Après avoir annoncé que le ramadan débuterait mardi, le Conseil français du culte musulman (CFCM) est finalement revenu sur sa décision sous la pression de fidèles déboussolés et s'est aligné sur la position des pays arabes, qui ont fixé le début du jeûne à aujourd'hui, mercredi.
Ça y est, c'est officiel, le ramadan commence bien aujourd'hui, comme c'est le cas dans de nombreux pays arabes. Pourtant, il devait commencer hier : pour la première fois, la date du début du ramadan avait été fixée à l'avance par la Conseil français du culte musulman (CFCM). Jusqu'à ce que ce dernier fasse machine arrière pour une "erreur de calcul" astronomique.
Rima, 23 ans, avait commencé à jeûner hier, mardi, après "l'annonce à la télé et à la radio que ça commençait aujourd'hui". Au cours de la matinée, "c'était un peu la pagaille" et finalement la jeune femme a "attendu 13H00 et l'annonce de la mosquée de Paris pour le rompre". "Ça m'étonne un peu qu'en 2013, on n'arrive toujours pas à trouver une date précise...", soupire-t-elle.
Et hier, elle n'était pas la seule fidèle à être victime de l'"erreur de calcul" du CFCM. Lundi soir en effet, l'ambiance était à la confusion à la Grande Mosquée de Paris. Traditionnellement, les croyants se rassemblent et scrutent le ciel lors de la "nuit du doute", la veille du début du ramadan.

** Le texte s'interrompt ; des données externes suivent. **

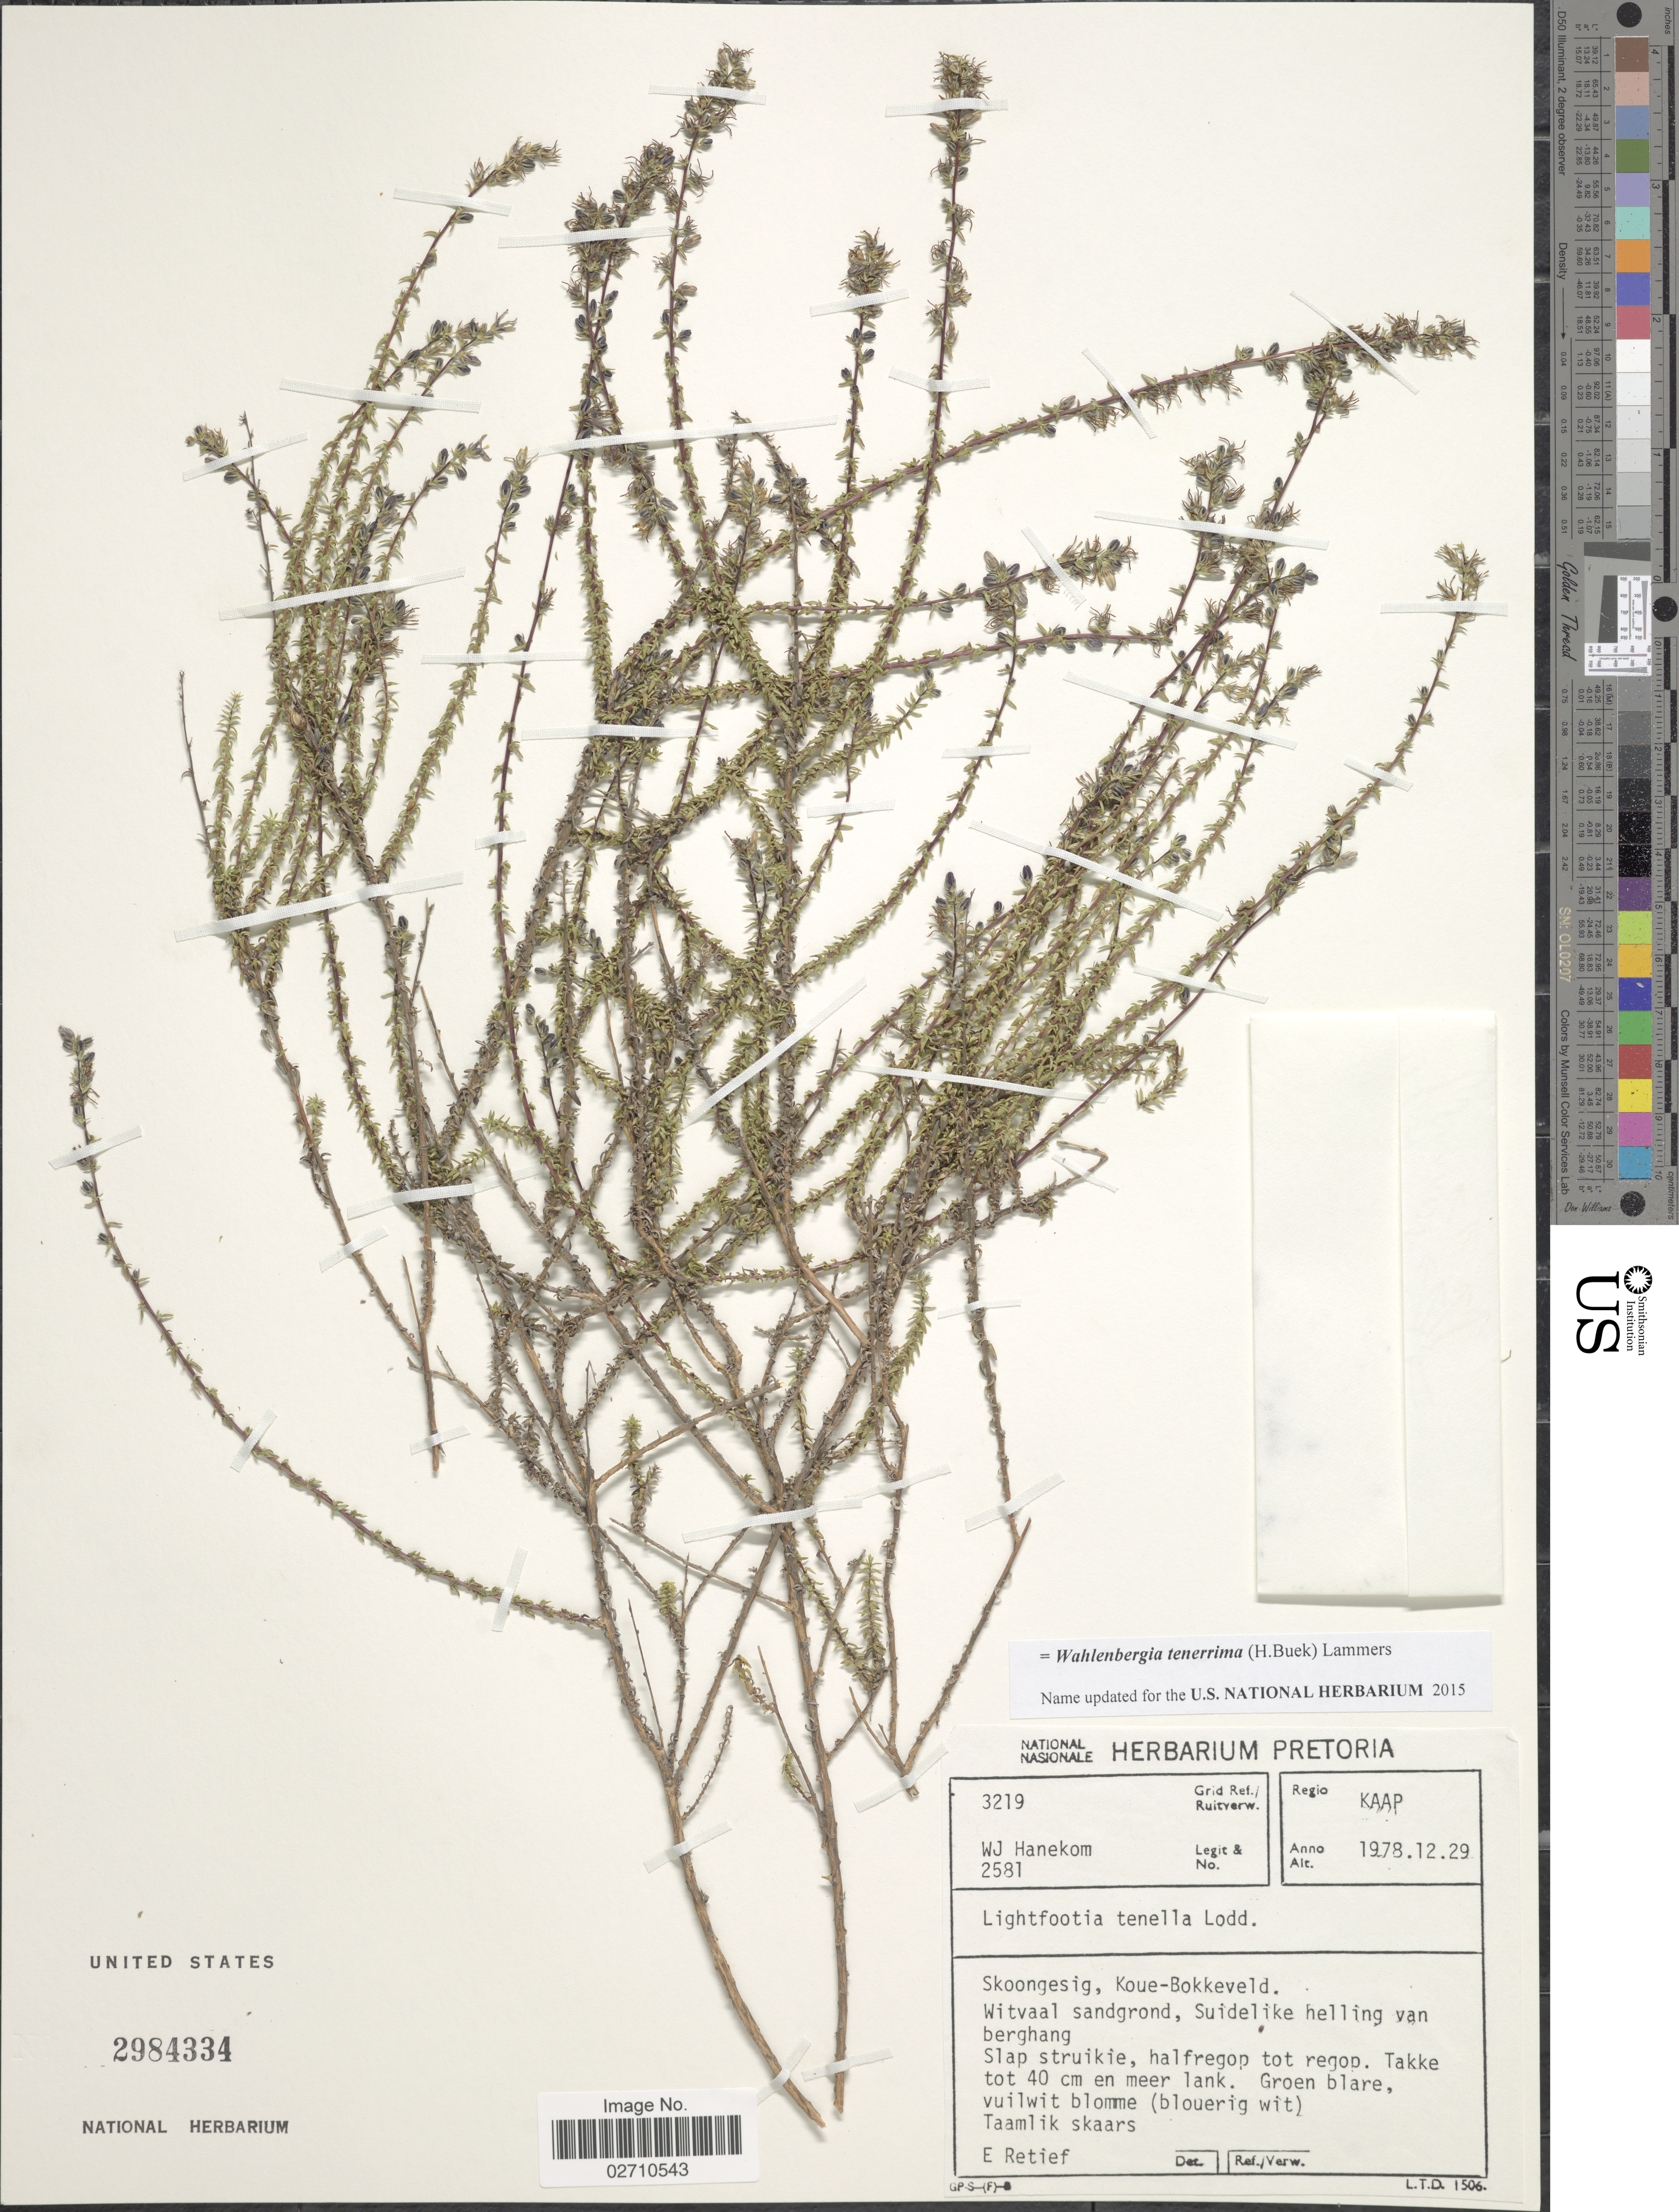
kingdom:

Mais cette fois-ci, personne n'est parvenu à voir la nouvelle lune.
"Les mosquées nous ont appelés hier jusqu'à 01H00 du matin, les imams étaient dans le désarroi", a expliqué Djelloul Seddiki, responsable de la
commission théologique de la Mosquée de Paris. "Cela part un peu dans tous les sens mais hier c'était la "nuit du doute" dans le calendrier musulman et ce n'est pas pour rien qu'elle s'appelle comme ça!" a commenté avec humour Toufik Chergui, ancien conseiller de la mosquée d'Oyonnax (Ain), qui pratique désormais l'islam à Sens (Yonne).
Face au dilemme, certaines mosquées ont suivi l'avis initial du CFCM, d'autres celui de l'Arabie Saoudite ou d'autres pays musulmans, tandis que d'autres restaient perdus.
"On est très perturbés, parce que les gens n'arrêtent pas de nous téléphoner, de nous demander si la mosquée maintient encore le jeûne ou pas... C'est pas facile de gérer tout ça"
"On est très perturbés, parce que les gens n'arrêtent pas de nous téléphoner, de nous demander si la mosquée maintient encore le jeûne ou pas... C'est pas facile de gérer tout ça", a réagi hier, mardi matin le secrétaire général de la Grande Mosquée de Strasbourg, Mohamed Tahiri.
Bien que des fidèles aient commencé à jeûner dès mardi à l'aube, la zizanie créée a donc poussé le président du CFCM Dalil Boubakeur à faire machine arrière "afin de préserver l'unité des musulmans".
En 2009, environ 70% des musulmans de France déclaraient observer le jeûne du ramadan, contre 60% il y a vingt ans, selon un sondage Ifop. Le nombre des musulmans en France est généralement estimé à 5 millions de personnes. La France compte 2,1 millions de "musulmans déclarés" de 18 à 50 ans, selon l'Institut national des études démographiques (Ined) et l'Institut national de la statistique et des études économiques (INSEE).
Certains fidèles ont donc commencé à jeûner dès hier, nous étions avec eux pour la rupture du jeûne :
Discrédit sur le CFCM ?
La confusion engendrée jette du discrédit sur une instance censée représenter la communauté musulmane, mais très contestée. "Cette décision a été prise d'en haut, ils ont voulu l'appliquer et le bas ne l'a pas voulu", a commenté Kamel Kabtane, recteur de la Grande Mosquée de Lyon.Pour Mamadou Daffé, imam de la mosquée du Mirail à Toulouse, "le fait pour le CFCM d'avoir pris cette décision-là à l'avance, sans qu'il y ait une confirmation ni une consultation, cela en a vexé plus d'un".
"C'est une leçon", a reconnu Dalil Boubakeur, du CFCM. "Le CFCM devra être conscient de cette difficulté, que l'avis de la communauté compte autant que l'avis scientifique". "L'année prochaine, nous nous y prendrons autrement", a-t-il poursuivi, expliquant que le CFCM devrait déployer "beaucoup de pédagogie".